→ **Problem description**:
Your answer must contain only the lines from the one containing "фестиваля, …" through the end of the entries below, reproduced character for character.

Saved entries
================================
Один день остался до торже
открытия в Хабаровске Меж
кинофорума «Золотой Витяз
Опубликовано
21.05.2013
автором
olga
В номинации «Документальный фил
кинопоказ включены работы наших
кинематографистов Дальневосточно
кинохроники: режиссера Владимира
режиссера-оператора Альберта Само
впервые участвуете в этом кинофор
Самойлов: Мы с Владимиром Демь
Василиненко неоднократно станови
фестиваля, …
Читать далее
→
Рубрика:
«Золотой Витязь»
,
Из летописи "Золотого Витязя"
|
================================
→ **Result of this exercise**:
фестиваля, …
Читать далее
→
Рубрика:
«Золотой Витязь»
,
Из летописи "Золотого Витязя"
|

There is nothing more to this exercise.